Autrement dit les "inadaptés" plutôt que les "désaxés" … Et ça change quand même un peu le regard qu'on peut porter sur ce film.
Voilà un film qui s'est bonifié avec l'âge (chez moi, hein !). J'avais vu ce film au cinéma il y a très longtemps et c'était peu dire que je ne l'avais pas apprécié. Puis, je l'ai revu en DVD il y a quelques années en y découvrant une profondeur qui m'avait alors touché et que j'ai encore retrouvée aujourd'hui.
Alors, oui, il y a tous ces signes du western un peu "has been" avec des héros fatigués ou usés ou "inadaptés" puisque la société a changé et qu'ils essaient de s'accrocher à de vieux rêves.
Alors, oui, bien entendu, il y a cette terrible triple coïncidence où Clark Gable meurt peu de temps après le tournage, où c'est le dernier film (achevé) de Marilyn Monroe qui n'en pouvait plus de ses addictions diverses et où c'est aussi un des derniers films de Montgomery Clift qui avait, lui aussi, ses problèmes d'addiction associés à un état régulièrement dépressif.
Mais, de tout ceci, je veux m'en foutre un peu. "The misfits", c'est surtout un film centré sur Marilyn Monroe. Le scénario établi par Arthur Miller à partir d'un de ses romans (que je ne connais pas) est taillé sur mesure pour son épouse, Marilyn Monroe, dont on découvre, peut-être, un peu de sa nature profonde, un peu de sa fragilité …

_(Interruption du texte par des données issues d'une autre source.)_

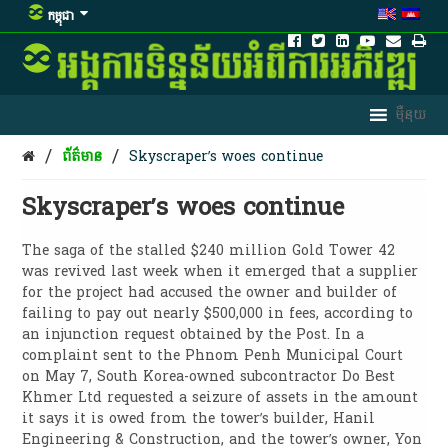
កម្ពុជា
/
/
ព័ត៌មាន
Skyscraper’s woes continue
Skyscraper’s woes continue
The saga of the stalled $240 million Gold Tower 42
was revived last week when it emerged that a supplier
for the project had accused the owner and builder of
failing to pay out nearly $500,000 in fees, according to
an injunction request obtained by the Post. In a
complaint sent to the Phnom Penh Municipal Court
on May 7, South Korea-owned subcontractor Do Best
Khmer Ltd requested a seizure of assets in the amount
it says it is owed from the tower’s builder, Hanil
Engineering & Construction, and the tower’s owner, Yon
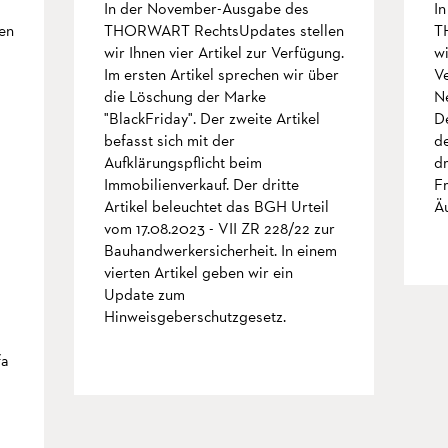
In der November-Ausgabe des
I
en
THORWART RechtsUpdates stellen
T
wir Ihnen vier Artikel zur Verfügung.
wi
Im ersten Artikel sprechen wir über
Ve
die Löschung der Marke
N
"BlackFriday". Der zweite Artikel
De
befasst sich mit der
d
Aufklärungspflicht beim
dr
Immobilienverkauf. Der dritte
F
Artikel beleuchtet das BGH Urteil
Ä
vom 17.08.2023 - VII ZR 228/22 zur
Bauhandwerkersicherheit. In einem
vierten Artikel geben wir ein
Update zum
Hinweisgeberschutzgesetz.
mehr
fa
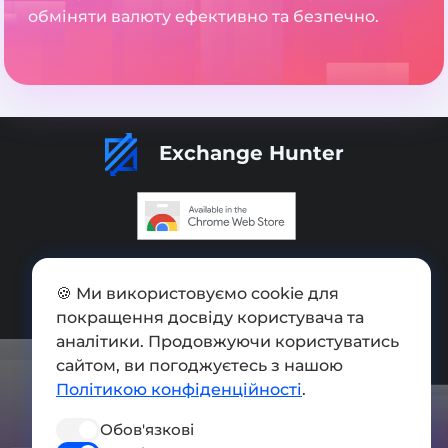
обміняти валюту ефективно та безпечно.
Exchange Hunter
Додати обмінник
🍪 Ми використовуємо cookie для
Мапа сайту
покращення досвіду користувача та
Press kit
аналітики. Продовжуючи користуватись
сайтом, ви погоджуєтесь з нашою
Умови використання
Політикою конфіденційності
.
Політика конфіденційності
Обов'язкові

Là, son personnage de Roslyn n'est plus du tout un rôle d'ingénue, de nunuche voire d'idiote comme on a pu souvent voir attribués à Monroe.
D'abord sa première apparition qu'on voit de dos et en reflet dans une glace est une petite merveille cinématographique. Un regard pensif. Une femme belle à tomber ! Oui, on le savait bien sûr depuis longtemps.
Roslyn vient à Reno (Nevada) pour divorcer, aidée par sa logeuse (qui en est à son 77ème rôle de témoin de divorce …). Elle divorce, retrouve une liberté qui l'angoisse et ne sait qu'en faire.
"Ma mère me manque" se confie-t-elle, dans son désarroi, à son amie et on découvre qu'elle n'a d'autre perspective dans la vie que celle de l'instant qui vient. Elle s'accroche au garagiste (Guido / Eli Wallach) venu la dépanner qui est gentil et serviable, puis à Gay (Clarke Gable) et enfin à Perce (Montgomery Clift).
Ces trois garçons sont charmants et portent beau mais vivent comme l'oiseau sur la branche. Meurtris par la vie, Guido est veuf et ne s'en est pas remis, Gay ne peut plus voir ses enfants, Perce a été déshérité par sa mère. Tous trois tentent de préserver un mode de vie indépendant, fuyant tout emploi salarié qui les contraindrait, en capturant des chevaux sauvages dans le désert du Nevada ou à cachetonner en faisant des rodéos.
Ces trois garçons se sentent prêts à aimer cette Roslyn magnifique, tombée du ciel dans ce Nevada sauvage, qui vit avec son cœur à fleur de peau, qui s'effraie des risques courus par Perce lors des rodéos et qui déteste toute violence. Mais l'innocente et amicale balade dans le désert qui se concrétise par la sauvage capture de ces chevaux au lasso vont révolter Roslyn soudain confrontée à une réalité incompatible avec sa candide vision de la vie et du monde.
C'est très certainement cette lente transformation du personnage joué par Marilyn Monroe qui me plait dans ce film : elle passe du registre d'une femme sexy (scène dans le saloon avec le jeu de la raquette) à celui d'une femme sensible, pleine d'empathie auprès de ses nouveaux amis, qui se penche sur les blessures de Perce puis au registre, très convaincant, où, échevelée et révoltée, elle hurle dans le désert pour faire arrêter le jeu cruel sur les chevaux et, enfin, se faire entendre.
L'année suivante après la sortie des "Misfits", sortira le beau western "Lonely are the brave" ("seuls sont les indomptés") qui appuiera avec beaucoup plus de force le message de fin d'un monde de cow-boys qui refusent de rentrer dans le rang, qui refusent l'embrigadement dans une société qui les étouffe.
Dans "the Misfits", en définitive, c'est le beau et fragile personnage de Marilyn Monroe qui fera prendre conscience aux trois cow-boys que le monde est en train d'irrémédiablement changer.